------ Excerpted passage ------
It’s hard to remember from his cheery, bantering manner that Kay was responsible for life-and-death decisions for as long as he has been responsible only for making people laugh. He got into obstetrics and gynaecology, he says, because most of the time you end up with twice the number of patients you started with, which is not the case in any other branch of medicine. And he becomes sombre and sad when I ask about the case that broke him. “It was a placental obstruction,” he says. “All you ever want on a labour ward is a healthy mum and a healthy baby, and sadly there are times that doesn’t happen.
“It wasn’t the first time I’d had a bad day at work, but it was the very worst thing that had happened, and the first time I was the most senior person in the room. When you are a doctor you don’t talk about this stuff very much, you don’t tell your mates and you don’t tell your partner. Some well-meaning people did remind me that something like that will happen every five or six years. That didn’t make me realise it was normal and that I hadn’t failed. It made me realise I couldn’t face that happening twice a decade.”
Kay thinks that the NHS could offer more support and counselling to doctors, but also that people in the UK choose medicine too early, effectively during A levels, before they can really know if they are suited to it. “America gets healthcare almost completely wrong,” he says, “but one thing they get right is that it’s almost exclusively a postgraduate degree.”
His entry into the profession was pretty much a foregone conclusion. He comes from a Jewish family — though says they’re “mostly in it for the food” — from south London and his father, brother, sister-in-law and sister are doctors. Another brother, the “black sheep”, studied law and now works in marketing. Kay went to Dulwich College (“home of Nigel Farage”) before studying medicine at Imperial. He didn’t come out as gay to his family until his late twenties — “I wish I’d done it sooner, because I want to be a better role model” — but his parents were “totally cool” about it. He jokes that he’s still not sure if they have forgiven him for quitting medicine, though.
Kay doesn’t miss the hours, or the grind, or the politics of being a doctor. He was relieved when Hunt was replaced by Matt Hancock at the Department of Health, and that Hunt didn’t become prime minister. “It is the very definition of damning with faint praise, but I can absolutely claim that Matt Hancock is more competent than Jeremy Hunt.” But Kay is worried about the effect of Brexit on the NHS and the decline in staff numbers. “We’re over 100,000 staff short in the NHS. That needs to be urgently addressed, and it’s going to cost a lot more money than £1.8 billion [the sum recently offered by Boris Johnson] that may or may not already have been promised.”
------
### What is expected
Revise the excerpt about Kay, starting at "His entry into" and ending at "quitting medicine, though.", so that "foregone conclusion" becomes "done deal".
------ Supplied data ------
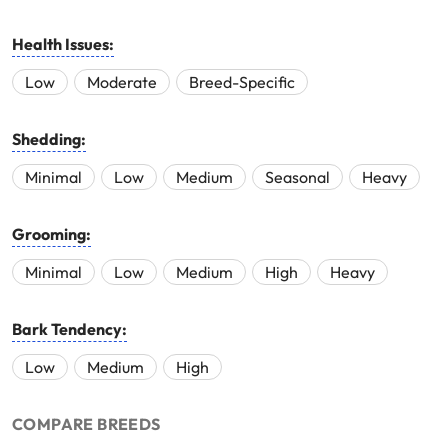
Health Issues:
Low
Moderate
Breed-Specific
Shedding:
Minimal
Low
Medium
Seasonal
Heavy
Grooming:
Minimal
Low
Medium
High
Heavy
Bark Tendency:
Low
Medium
High
COMPARE BREEDS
------
### Result of the task
His entry into the profession was pretty much a done deal. He comes from a Jewish family — though says they’re “mostly in it for the food” — from south London and his father, brother, sister-in-law and sister are doctors. Another brother, the “black sheep”, studied law and now works in marketing. Kay went to Dulwich College (“home of Nigel Farage”) before studying medicine at Imperial. He didn’t come out as gay to his family until his late twenties — “I wish I’d done it sooner, because I want to be a better role model” — but his parents were “totally cool” about it. He jokes that he’s still not sure if they have forgiven him for quitting medicine, though.